I went to Hubby, who spent over an hour just holding me. But he doesn't always know how to handle me when I start spewing the crud from my past. He wants to FIX it, and he knows he can't, so he tries to avoid. I've told him when I'm like that, I don't need him to fix it, just to hold me and reassure me, but he doesn't always remember that.
Guy called and stayed on the phone with me for over an hour. When Hubby realized it was Guy on the phone, he told me, "Just let me know when he starts saying the same things I said." And because Guy and Hubby seem to share a brain, Guy did say most of the same things as Hubby.
But I couldn't shake myself out of it. I spiraled down even further. Regressed. Rocked and whimpered and tried to decide how I should hurt myself. I cleaned out the nightstand drawer and went to Hubby and said, "Is it worth keeping any of this?" He said, "No, I never really wanted to use it anyway."
That set me off worse, because not only was I bad for owning the stuff in the first place, I was bad because Hubby didn't want it, even though when I bought it he'd told me he was willing to "play" with some of it. I threw it all away, everything I'd bought over the past several years. The only thing that didn't get thrown out was the vibrator that started the whole thing, because I told my daughter to keep it since there was no way in hell I wanted it back knowing she'd used it.

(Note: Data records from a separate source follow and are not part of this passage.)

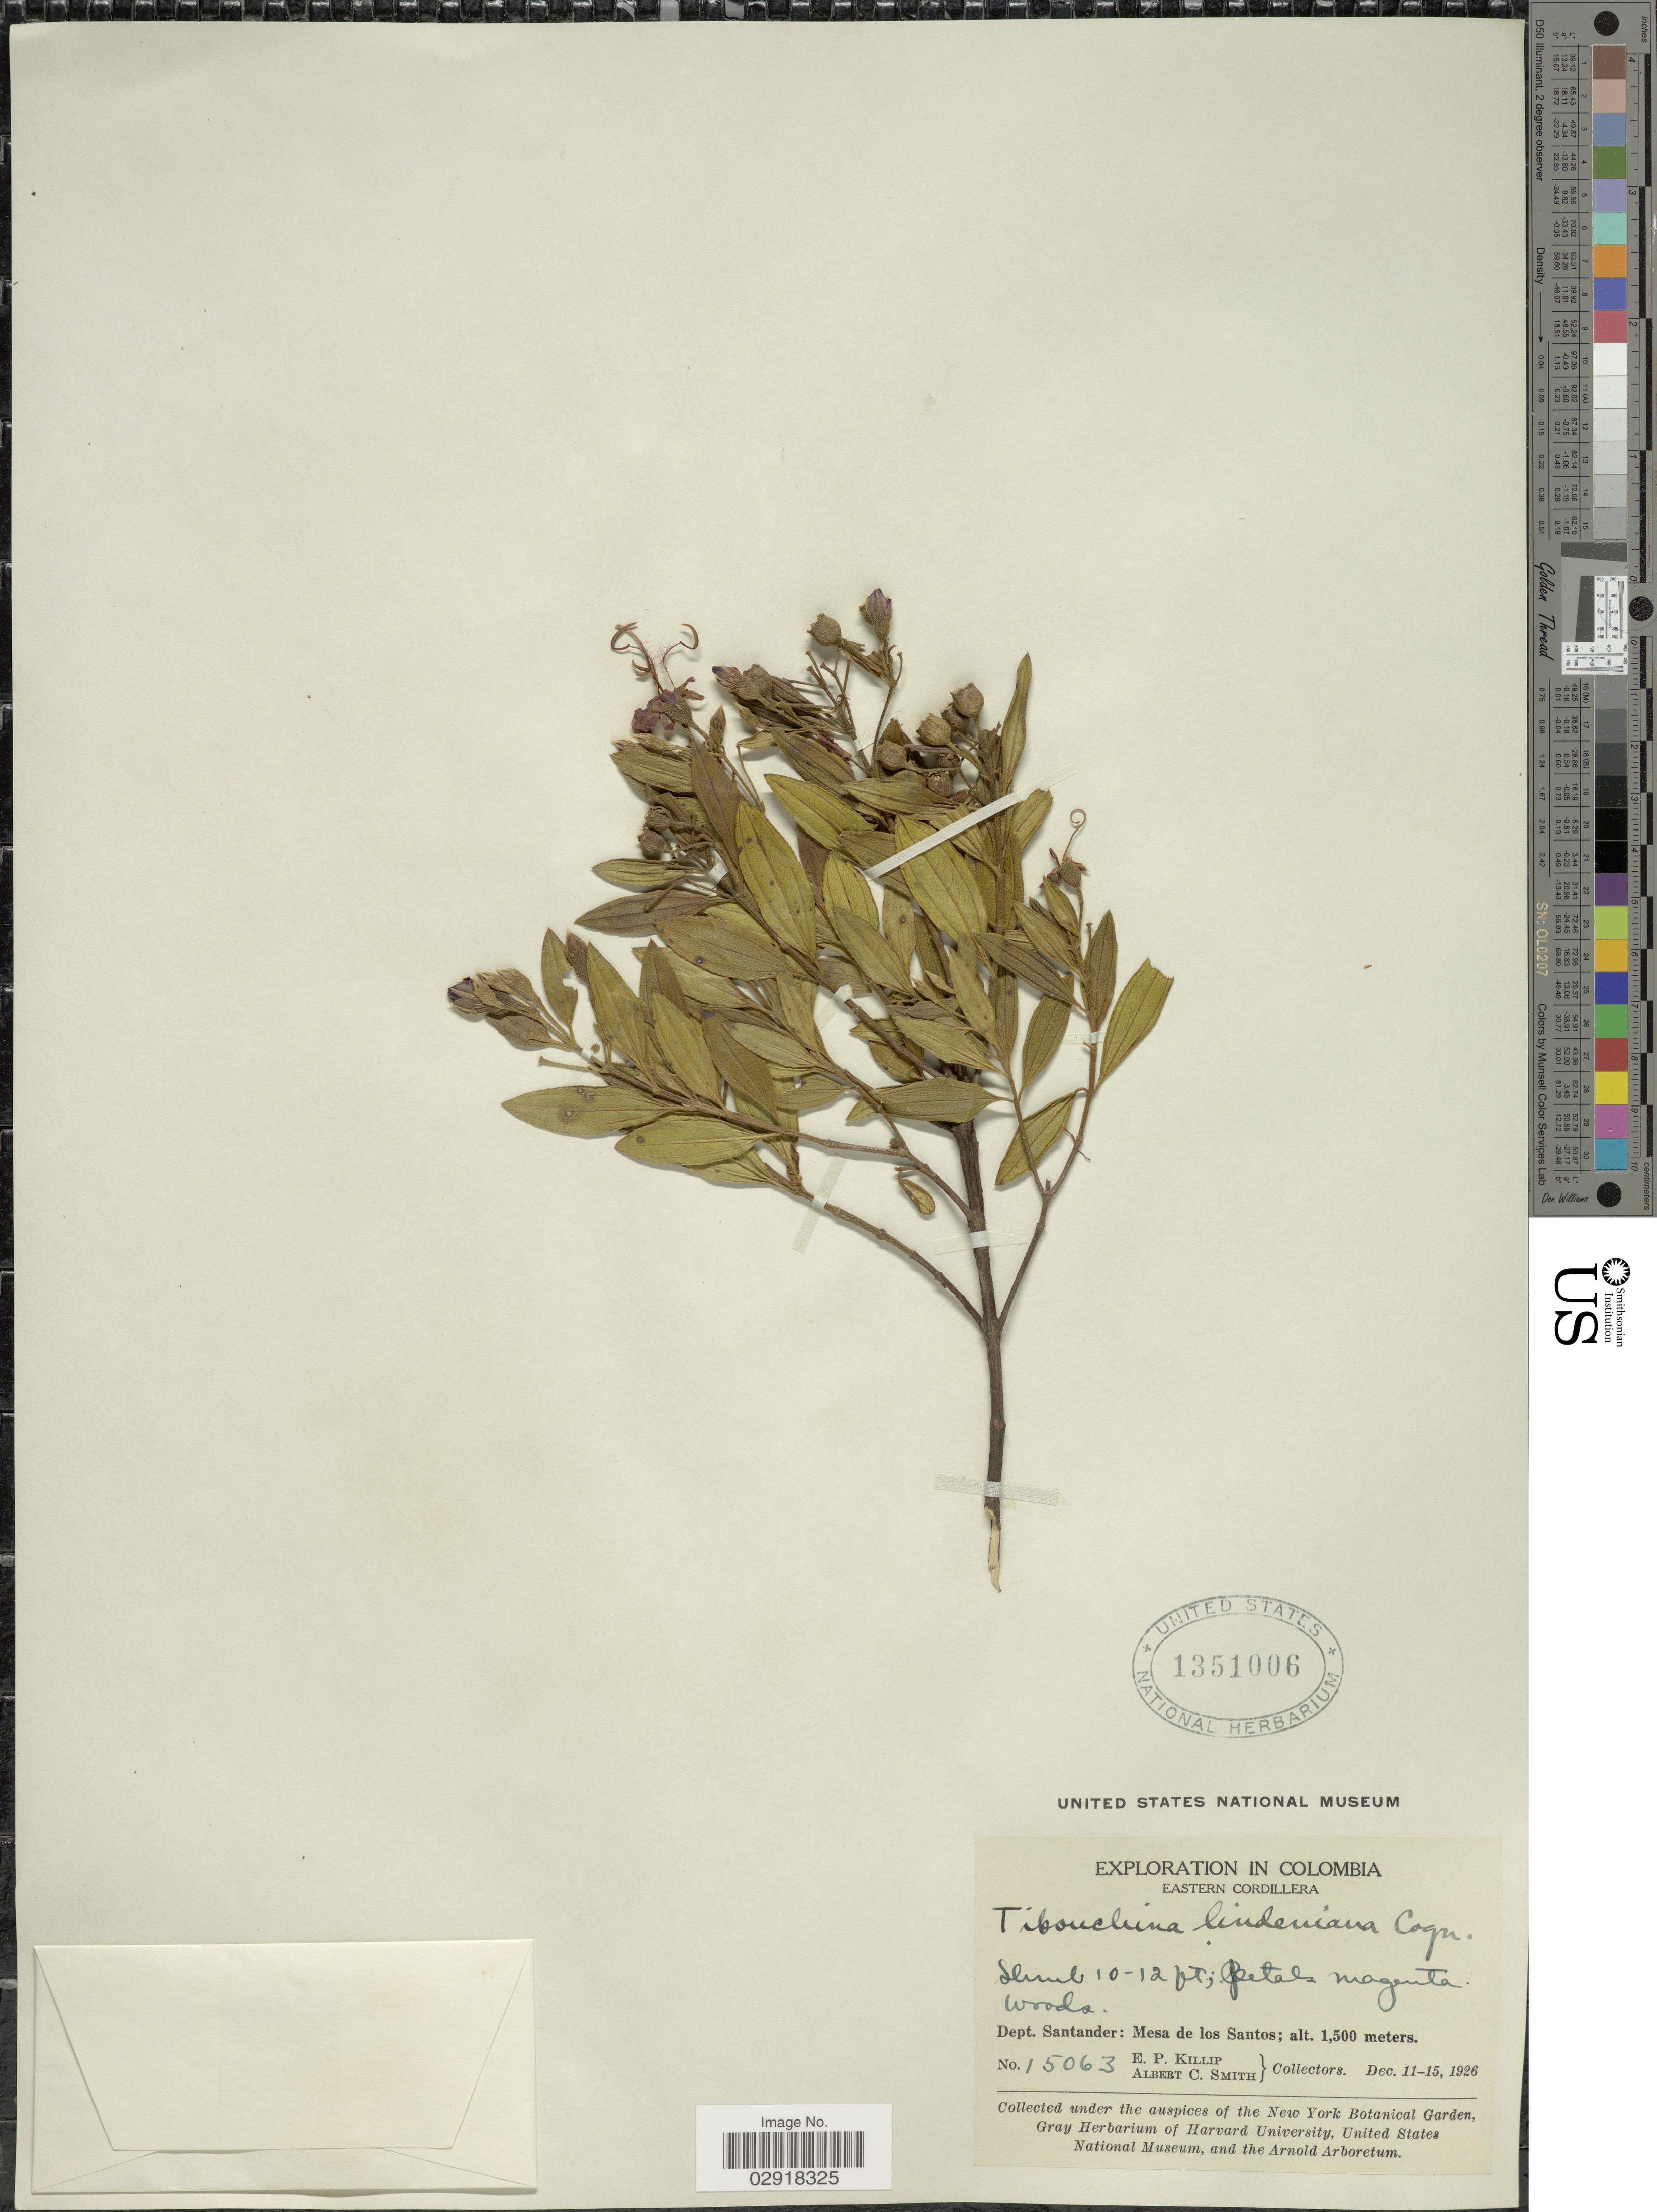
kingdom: Plantae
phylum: Tracheophyta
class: Magnoliopsida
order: Myrtales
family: Melastomataceae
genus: Pleroma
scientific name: Pleroma martiale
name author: (Cham.) Triana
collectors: E. P. Killip & A. C. Smith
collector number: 15063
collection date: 1926-12-11/1926-12-15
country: Colombia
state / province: Santander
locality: Eastern Cordillera, Dept. Santander, Mesa de los Santos.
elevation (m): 1500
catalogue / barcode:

All in all, it took about 6 hours, a loud argument, and a lot of tears and whimpering on my part before Hubby and I were able to put me back together. Thank God neither of my kids was home.
I'm still shaky. Hubby offered to replace the vibrator, but I don't want him to, because I don't know if I'll ever be able to trust that my daughter won't go into my room and into that drawer again. Plus I "shouldn't" have stuff like that anyway.
Usually I miss Guy, since he's so far away and I don't get to see him, but right now I'm thankful as hell for that, because I "shouldn't" even be having sex with my husband, let alone another man. And I shouldn't be in a relationship with another man, because that's "wrong" too.
I do recognize the incorrect thinking in some of what I've just typed. And I've been in counseling for years to deal with that stuff, and fortunately I have an appointment with my counselor tomorrow morning. But I don't know if I'm going to be able to get back into a positive mindset about sex, I don't know *how* to do so, and I really kind of don't want to, because if I shouldn't have sex, then I shouldn't think about it positively, because if I think about it positively, I'll want to have it.
So yeah. Ugh. And way too long post.